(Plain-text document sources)
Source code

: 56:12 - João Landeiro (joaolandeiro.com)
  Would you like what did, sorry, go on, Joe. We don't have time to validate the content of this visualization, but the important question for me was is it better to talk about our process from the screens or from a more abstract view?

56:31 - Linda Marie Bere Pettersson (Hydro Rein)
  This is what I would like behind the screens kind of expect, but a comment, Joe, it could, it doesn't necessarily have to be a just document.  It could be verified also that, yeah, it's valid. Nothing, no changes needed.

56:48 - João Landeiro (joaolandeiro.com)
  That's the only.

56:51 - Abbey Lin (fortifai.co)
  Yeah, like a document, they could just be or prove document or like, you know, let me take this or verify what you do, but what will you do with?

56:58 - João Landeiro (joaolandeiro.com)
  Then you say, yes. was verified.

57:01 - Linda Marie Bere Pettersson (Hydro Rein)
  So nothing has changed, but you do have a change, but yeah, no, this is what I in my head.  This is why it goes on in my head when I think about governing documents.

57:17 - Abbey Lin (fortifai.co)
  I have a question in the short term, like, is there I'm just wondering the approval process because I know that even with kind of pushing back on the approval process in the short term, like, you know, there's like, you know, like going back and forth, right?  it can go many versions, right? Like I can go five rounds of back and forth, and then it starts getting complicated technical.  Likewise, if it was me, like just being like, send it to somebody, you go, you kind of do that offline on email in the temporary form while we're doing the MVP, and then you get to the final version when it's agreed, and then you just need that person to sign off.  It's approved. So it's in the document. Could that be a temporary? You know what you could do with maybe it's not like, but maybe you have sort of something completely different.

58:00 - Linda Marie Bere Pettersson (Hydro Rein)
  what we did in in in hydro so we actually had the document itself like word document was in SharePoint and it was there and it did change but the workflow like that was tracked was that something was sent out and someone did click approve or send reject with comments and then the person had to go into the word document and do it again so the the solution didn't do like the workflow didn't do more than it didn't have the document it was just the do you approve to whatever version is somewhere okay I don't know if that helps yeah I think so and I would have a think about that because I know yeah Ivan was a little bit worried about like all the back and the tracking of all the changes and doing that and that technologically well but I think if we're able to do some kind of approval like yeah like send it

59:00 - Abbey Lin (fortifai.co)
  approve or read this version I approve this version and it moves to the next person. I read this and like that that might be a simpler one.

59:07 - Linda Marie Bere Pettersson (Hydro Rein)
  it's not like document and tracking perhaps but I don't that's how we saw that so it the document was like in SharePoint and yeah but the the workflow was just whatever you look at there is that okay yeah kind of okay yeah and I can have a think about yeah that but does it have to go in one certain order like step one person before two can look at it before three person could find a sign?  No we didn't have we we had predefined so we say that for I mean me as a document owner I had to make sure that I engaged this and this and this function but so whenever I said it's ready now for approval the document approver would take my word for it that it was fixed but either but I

- Problem to solve: Set down again, word for word, the stretch of records from the line with "56:58 - João Landeiro (joaolandeiro.com)" to the line with "58:00 - Linda", both of those lines included.

- Solution to this task:
56:58 - João Landeiro (joaolandeiro.com)
  Then you say, yes. was verified.

57:01 - Linda Marie Bere Pettersson (Hydro Rein)
  So nothing has changed, but you do have a change, but yeah, no, this is what I in my head.  This is why it goes on in my head when I think about governing documents.

57:17 - Abbey Lin (fortifai.co)
  I have a question in the short term, like, is there I'm just wondering the approval process because I know that even with kind of pushing back on the approval process in the short term, like, you know, there's like, you know, like going back and forth, right?  it can go many versions, right? Like I can go five rounds of back and forth, and then it starts getting complicated technical.  Likewise, if it was me, like just being like, send it to somebody, you go, you kind of do that offline on email in the temporary form while we're doing the MVP, and then you get to the final version when it's agreed, and then you just need that person to sign off.  It's approved. So it's in the document. Could that be a temporary? You know what you could do with maybe it's not like, but maybe you have sort of something completely different.

58:00 - Linda Marie Bere Pettersson (Hydro Rein)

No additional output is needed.